Let $S$ be a closed oriented surface. Consider the (universal) abelian cover $p \colon S_{ab} \rightarrow S$, i.e. the one whose group of deck transformations is the abelianization of $\pi_1(S,\star)$. My professor told me that $H^1(S_{ab},\mathbb{R}) = 0$. Even more so, he said the abelian cover is the smallest cover for which the first cohomology group vanishes.
EVEN NEWER EDIT:
Here is what I have; I would appreciate any feedback as to correctness of the following arguments.
First of all, $H_1(S,\mathbb{Z}) \cong \mathbb{Z}^{2g}$ ($g$ the genus), so that by the universal coefficients theorem $H_1(S,\mathbb{R}) \cong \mathbb{R}^{2g}$. Thus, the kernel of the Hurewicz map $\pi_1(S) \rightarrow H_1(S,\mathbb{Z})$ is the same as the kernel of the map $\pi_1(S) \rightarrow H_1(S,\mathbb{R})$ and, hence, there is no ambiguity as to which map we use (this refers to one discussion in the comments).
Next, the commutator subgroup of $\pi_1(S)$ is free and for genus $g \geq 2$ is not trivial (let us focus on the higher genus case).
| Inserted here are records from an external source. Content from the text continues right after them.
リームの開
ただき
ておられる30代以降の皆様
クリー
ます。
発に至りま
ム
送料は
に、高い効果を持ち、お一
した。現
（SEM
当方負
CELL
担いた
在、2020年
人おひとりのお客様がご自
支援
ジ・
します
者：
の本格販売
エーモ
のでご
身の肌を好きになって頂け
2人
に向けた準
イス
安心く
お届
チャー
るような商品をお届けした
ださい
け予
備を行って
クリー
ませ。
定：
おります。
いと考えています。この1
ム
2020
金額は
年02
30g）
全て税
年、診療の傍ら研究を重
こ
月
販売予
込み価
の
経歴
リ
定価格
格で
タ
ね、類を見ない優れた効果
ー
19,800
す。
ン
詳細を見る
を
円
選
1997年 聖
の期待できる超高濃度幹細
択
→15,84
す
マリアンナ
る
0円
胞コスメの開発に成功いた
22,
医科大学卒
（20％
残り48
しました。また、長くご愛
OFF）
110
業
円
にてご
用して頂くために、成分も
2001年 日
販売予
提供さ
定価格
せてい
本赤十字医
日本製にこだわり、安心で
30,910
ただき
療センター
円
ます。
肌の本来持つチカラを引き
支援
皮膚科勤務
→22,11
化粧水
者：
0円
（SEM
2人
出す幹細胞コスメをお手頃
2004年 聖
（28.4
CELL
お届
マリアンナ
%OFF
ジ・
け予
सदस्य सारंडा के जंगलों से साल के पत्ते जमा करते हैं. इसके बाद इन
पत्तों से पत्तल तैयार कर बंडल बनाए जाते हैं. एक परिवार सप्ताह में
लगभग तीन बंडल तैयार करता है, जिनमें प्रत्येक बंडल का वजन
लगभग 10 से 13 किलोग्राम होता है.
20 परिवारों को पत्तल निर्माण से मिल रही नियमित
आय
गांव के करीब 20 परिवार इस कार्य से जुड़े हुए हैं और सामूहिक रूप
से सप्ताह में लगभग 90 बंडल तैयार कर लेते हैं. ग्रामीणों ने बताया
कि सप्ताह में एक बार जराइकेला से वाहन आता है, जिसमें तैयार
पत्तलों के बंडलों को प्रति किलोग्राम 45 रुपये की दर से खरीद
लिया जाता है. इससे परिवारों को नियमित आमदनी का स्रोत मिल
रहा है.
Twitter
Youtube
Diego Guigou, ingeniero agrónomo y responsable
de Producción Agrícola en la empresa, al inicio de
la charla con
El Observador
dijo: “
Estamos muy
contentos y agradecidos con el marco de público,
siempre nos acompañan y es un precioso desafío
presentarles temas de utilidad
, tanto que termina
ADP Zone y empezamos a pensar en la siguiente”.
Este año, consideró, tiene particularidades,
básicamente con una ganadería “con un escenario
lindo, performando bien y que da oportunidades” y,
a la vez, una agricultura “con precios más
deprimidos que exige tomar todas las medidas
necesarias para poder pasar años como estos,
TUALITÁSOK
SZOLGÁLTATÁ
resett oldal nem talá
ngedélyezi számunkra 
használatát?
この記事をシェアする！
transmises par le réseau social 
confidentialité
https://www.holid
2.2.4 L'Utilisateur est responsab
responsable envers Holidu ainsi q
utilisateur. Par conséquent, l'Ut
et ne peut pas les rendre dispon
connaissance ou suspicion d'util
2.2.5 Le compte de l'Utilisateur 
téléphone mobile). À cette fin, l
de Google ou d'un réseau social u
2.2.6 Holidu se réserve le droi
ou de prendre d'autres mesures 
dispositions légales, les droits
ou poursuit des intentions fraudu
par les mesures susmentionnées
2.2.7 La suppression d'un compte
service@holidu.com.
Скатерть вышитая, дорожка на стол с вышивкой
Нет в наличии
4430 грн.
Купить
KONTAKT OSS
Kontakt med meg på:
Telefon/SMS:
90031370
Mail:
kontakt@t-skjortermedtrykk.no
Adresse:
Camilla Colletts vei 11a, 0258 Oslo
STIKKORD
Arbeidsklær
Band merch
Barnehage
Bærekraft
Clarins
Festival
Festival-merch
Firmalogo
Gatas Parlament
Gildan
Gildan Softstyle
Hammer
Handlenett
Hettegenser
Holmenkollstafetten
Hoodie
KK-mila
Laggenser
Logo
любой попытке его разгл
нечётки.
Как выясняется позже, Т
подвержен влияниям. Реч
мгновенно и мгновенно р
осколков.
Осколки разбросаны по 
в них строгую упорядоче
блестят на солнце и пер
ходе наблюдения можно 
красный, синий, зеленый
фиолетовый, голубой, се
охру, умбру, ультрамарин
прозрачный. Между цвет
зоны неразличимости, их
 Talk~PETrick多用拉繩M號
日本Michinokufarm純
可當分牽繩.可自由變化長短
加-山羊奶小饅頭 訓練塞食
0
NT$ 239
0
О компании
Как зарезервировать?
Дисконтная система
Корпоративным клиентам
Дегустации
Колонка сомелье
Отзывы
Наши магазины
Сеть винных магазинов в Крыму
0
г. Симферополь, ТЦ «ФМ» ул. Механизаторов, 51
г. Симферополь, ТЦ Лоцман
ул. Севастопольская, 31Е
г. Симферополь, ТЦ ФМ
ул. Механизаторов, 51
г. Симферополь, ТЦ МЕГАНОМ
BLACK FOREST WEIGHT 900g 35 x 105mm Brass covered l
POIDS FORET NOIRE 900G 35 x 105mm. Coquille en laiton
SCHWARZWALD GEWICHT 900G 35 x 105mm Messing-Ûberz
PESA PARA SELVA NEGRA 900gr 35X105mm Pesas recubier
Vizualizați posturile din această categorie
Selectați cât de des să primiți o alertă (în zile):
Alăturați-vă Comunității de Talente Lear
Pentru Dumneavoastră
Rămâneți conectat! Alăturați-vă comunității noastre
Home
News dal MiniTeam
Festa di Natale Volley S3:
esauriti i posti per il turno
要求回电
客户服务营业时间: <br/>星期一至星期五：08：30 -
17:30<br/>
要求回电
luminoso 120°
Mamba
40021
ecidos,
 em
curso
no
Therefore, $$H_1(S_{ab},\mathbb{Z}) \cong \pi_1(S_{ab})^{ab} \cong [\pi_1(S),\pi_1(S)]^{ab}$$ is free-abelian (and not trivial). Let us write this group as $\bigoplus_{j \in J}\mathbb{Z}$, where $J \ne \emptyset$. Then $$H_1(S_{ab},\mathbb{R}) \cong H_1(S_{ab},\mathbb{Z}) \otimes \mathbb{R} \cong \bigoplus_{j \in J} \mathbb{R}.$$ Finally, $$H^1(S_{ab},\mathbb{R}) \cong Hom\big(H_1(S_{ab},\mathbb{Z}),\mathbb{R}\big) \cong Hom\Big(\bigoplus_{j \in J} \mathbb{R},\mathbb{R}\Big)$$ and this group is non-trivial. In conclusion, it seems that the proposed statement in the question is not correct as stated.
EVEN NEWER EDIT THAN THE PREVIOUS EVEN NEWER EDIT:
Sooo, it took me a while to get back on MSE, but here we go again... My professor admitted to accidentally claiming a wrong statement. As verified above, the first cohomology of the abelian cover is often non-trivial. He corrected himself and now claimed that the induced map $p^* \colon H^1(S,\mathbb{R}) \rightarrow H^1(S_{ab},\mathbb{R})$ by pull-back is trivial. Unfortunately, I still don't know how to prove this. I hope my endless amounts of edits have not yet tired you out.